::: 提示された文章 :::

ロープウェイやスカイラインの開通で、誰もが手軽に頂上に達する事が出来るようになり、
 
今では、往昔の石鎚表参道である今宮道や黒川道を歩く人はほとんど居なくなりました
 
ここに今宮道の登り口があり、右へ0.8km行くと虎杖(いたずり)です
 
この今宮口には鳥居がありますが
 
先の昭和9年発行の「伊予の高根 石鎚山図絵」に記されていたように成就社にある神門もここに有ったものを移したようです
 
 
昭和9年発行の「伊予の高根 石鎚山図絵」に描かれた河口地区には今宮道と黒川道の2本の主要登山道、水祓所、三碧橋が架かる前の河口橋が記されています
写真はこちら(石鎚信仰者の日記さんのブログ記事)
 
 
 
石鎚本社から王子道を辿って第三十六天狗嶽王子社までの3泊4日の行程では
 
三碧橋を遥かに見下ろす岩場第六小安場王子社(覗きの行場)があり、ロープを頼りにガレ場を三碧橋が出来る前の河口橋に向かっていた県道の廃道に降りて来るようです(リンク写真はコチラの記事から)
 
そう言えば以前に河口橋を訪れた時、素掘り隧道を抜けた山側の崖にロープがあったような記憶がある
 
参詣の行者はここで川に降り、加茂川の水で身を清めて第7四手坂黒川王子社へと向かいます
 
「髻(もとどり)を切り、水をあび、身を清潔にしてのち進む 故に垢離取川と名づく」

:::

課題の目的 — 上の石鎚山の旧参道をめぐる文章を、最後の一文の後から書き継ぐこと。

::: データ項目 :::

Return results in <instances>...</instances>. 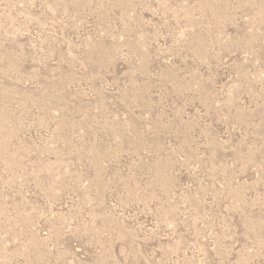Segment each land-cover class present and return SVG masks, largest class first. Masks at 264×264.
Segmentation results:
<instances>
[{"label":"rangeland","instance_id":"rangeland-1","mask_svg":"<svg viewBox=\"0 0 264 264\" xmlns=\"http://www.w3.org/2000/svg\"><path fill=\"white\" fill-rule=\"evenodd\" d=\"M0 264H264V0H0Z\"/></svg>","mask_w":264,"mask_h":264}]
</instances>
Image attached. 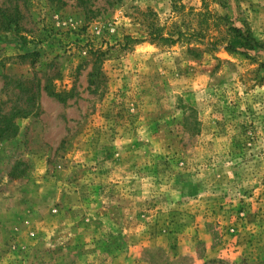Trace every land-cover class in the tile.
<instances>
[{"label":"rangeland","instance_id":"obj_1","mask_svg":"<svg viewBox=\"0 0 264 264\" xmlns=\"http://www.w3.org/2000/svg\"><path fill=\"white\" fill-rule=\"evenodd\" d=\"M0 107V264H264V0H0Z\"/></svg>","mask_w":264,"mask_h":264},{"label":"trees","instance_id":"obj_2","mask_svg":"<svg viewBox=\"0 0 264 264\" xmlns=\"http://www.w3.org/2000/svg\"><path fill=\"white\" fill-rule=\"evenodd\" d=\"M231 34L239 38L240 42L238 48L242 49L245 52L252 51L258 46V43L251 37L250 33L247 30H243L241 28L239 29L235 28L231 30ZM214 47L215 45L213 46V48ZM232 49L233 47L231 45L226 46V50H232ZM50 96H55V95L50 94ZM1 111L2 109L0 107V140H8L16 135L17 127L12 123V118L9 116L1 115ZM209 264H228V263L215 262Z\"/></svg>","mask_w":264,"mask_h":264}]
</instances>
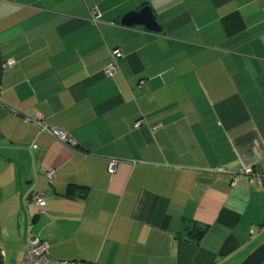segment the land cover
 <instances>
[{
	"label": "crops",
	"instance_id": "obj_1",
	"mask_svg": "<svg viewBox=\"0 0 264 264\" xmlns=\"http://www.w3.org/2000/svg\"><path fill=\"white\" fill-rule=\"evenodd\" d=\"M143 6L159 31L120 23ZM0 59L8 264L29 223L51 257L98 264H238L264 241V183L231 180L264 172V0H0Z\"/></svg>",
	"mask_w": 264,
	"mask_h": 264
},
{
	"label": "built area",
	"instance_id": "obj_2",
	"mask_svg": "<svg viewBox=\"0 0 264 264\" xmlns=\"http://www.w3.org/2000/svg\"><path fill=\"white\" fill-rule=\"evenodd\" d=\"M91 18L93 20H97L99 17V11L96 7H93L90 10ZM112 55L114 57L120 56V51L118 48L114 49L112 51ZM13 60L7 59L2 60L0 59V69L4 70L10 66H12ZM117 71V65L112 60L109 62L105 68L104 72L112 76ZM35 123L38 125V128L40 132L49 134L50 136L54 137L56 140L64 144L65 146L75 149L76 148V140L70 136L68 133L63 132L61 130H58L56 128L50 127L47 124H45L41 117H37L35 120ZM143 122V119H139L136 122V127L139 126ZM118 159H109L107 169L109 173H113L115 171V168L118 164ZM218 172L225 171L223 168H217ZM56 172L55 169H49L46 171V176L48 179V182H51L54 178ZM244 174L246 175L248 182L250 184L254 185H262L264 183V172L261 171L258 167H247L243 170H241L238 174H232L231 180L233 183L238 178V175ZM32 202L35 206H37L38 213L43 212L44 206H45V199L43 197V194L41 192H35L33 191L30 195L29 200L26 201V203ZM31 223L28 224L27 228V240H26V251L24 255V263L25 264H98V263H88L83 261H77V260H61V259H55L51 257L49 250H48V243L37 236L33 235L31 233Z\"/></svg>",
	"mask_w": 264,
	"mask_h": 264
},
{
	"label": "water",
	"instance_id": "obj_3",
	"mask_svg": "<svg viewBox=\"0 0 264 264\" xmlns=\"http://www.w3.org/2000/svg\"><path fill=\"white\" fill-rule=\"evenodd\" d=\"M122 25L141 24L145 28L152 31H159L160 26L154 18L153 11L149 6H143L138 11L130 12L123 16L120 20ZM22 219L18 214L16 219L17 234L21 233ZM0 264H4L3 252L0 246ZM238 264H264V241L256 246L253 250L246 254V256Z\"/></svg>",
	"mask_w": 264,
	"mask_h": 264
},
{
	"label": "rangeland",
	"instance_id": "obj_4",
	"mask_svg": "<svg viewBox=\"0 0 264 264\" xmlns=\"http://www.w3.org/2000/svg\"><path fill=\"white\" fill-rule=\"evenodd\" d=\"M0 246H1V250L7 251V256L6 257L3 256V260H4V264H8V262H9V254H8V252H9V249H10V244L7 243L4 238H0Z\"/></svg>",
	"mask_w": 264,
	"mask_h": 264
},
{
	"label": "trees",
	"instance_id": "obj_5",
	"mask_svg": "<svg viewBox=\"0 0 264 264\" xmlns=\"http://www.w3.org/2000/svg\"><path fill=\"white\" fill-rule=\"evenodd\" d=\"M204 231H205V228H198V229L195 231V233H194V237H195V239H196V240H199V239L202 237Z\"/></svg>",
	"mask_w": 264,
	"mask_h": 264
}]
</instances>
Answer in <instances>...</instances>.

:::

課題の結果 —
この石鎚山三十六王子社の巡拝は江戸時代中期に前神寺の主導で起こされたそうです
 
 
石鎚山三十六王子社については詳しく書かれているブログ記事を見つけました
こちら(赤いクレパスさん) へ 
 
黒瀬峠手前の石鎚神社一の鳥居から第1副王子社から第6子安場王子社までは
 
是非とも近いうちに車も併用して確認しておきたいなと思ってます
 
9:26 ②
成就社からはこの今宮道を下り、ここに到着する予定です
 
9:26 ②
標高200mの今宮口(河口)を出発
 
県道142号を標高250mの虎杖へ向かいます
 
星ヶ森遥拝所からモエ坂を下ってくると虎杖に出て、そこに黒川道の登り口があります
 
9:27
ロープウェイが出来るまでの登山基地の名残りがある旅館街跡を抜けて行きます
 
9:27 ③
石鉄山横峰寺別院
 
前神寺の今宮道と競うように、この神社の裏から黒川道への連絡路が出ていますが、現在は黒川を渡る橋が古くて渡れないようです(リンク写真は2016.1.3撮影 記事)
 
9:34 ④
県道142号は黒川橋を渡ると何故か高速道路並みの車幅になってびっくり
 
9:37 ⑤
黒川道入口
 
10分程県道を歩くと黒川道の入口に到ります
 
折角なのでもう少し県道を進んで星ヶ森からモエ坂を下って来た合流点を確認しておきます
 
9:38 ⑥
黒川道入口から虎杖橋を渡ると右手に周桑農協小松支所石鎚出張所の廃屋があります
 
このすぐ隣に六地蔵が祀られており、その前をモエ坂への道が続いております
 
ここにも長い間通行止めの看板が有ったそうですが、現在は無くなっています
 
 
虎杖の集落には昭和35年には18戸81人、昭和62年には4戸7人が住んでいたと記録があり
 
ここから県道142号を少し上ると加茂川沿いに旧石鎚小学校の跡地があるとの事
 
 
 
9:38 ⑥
横峰寺まで3.6km(標高差550m)
 
「黒川道」は通行困難です
Kurokawa Road is closed to traffic.
 
石鎚神社成就社方面「今宮道」入口まで800メートルです。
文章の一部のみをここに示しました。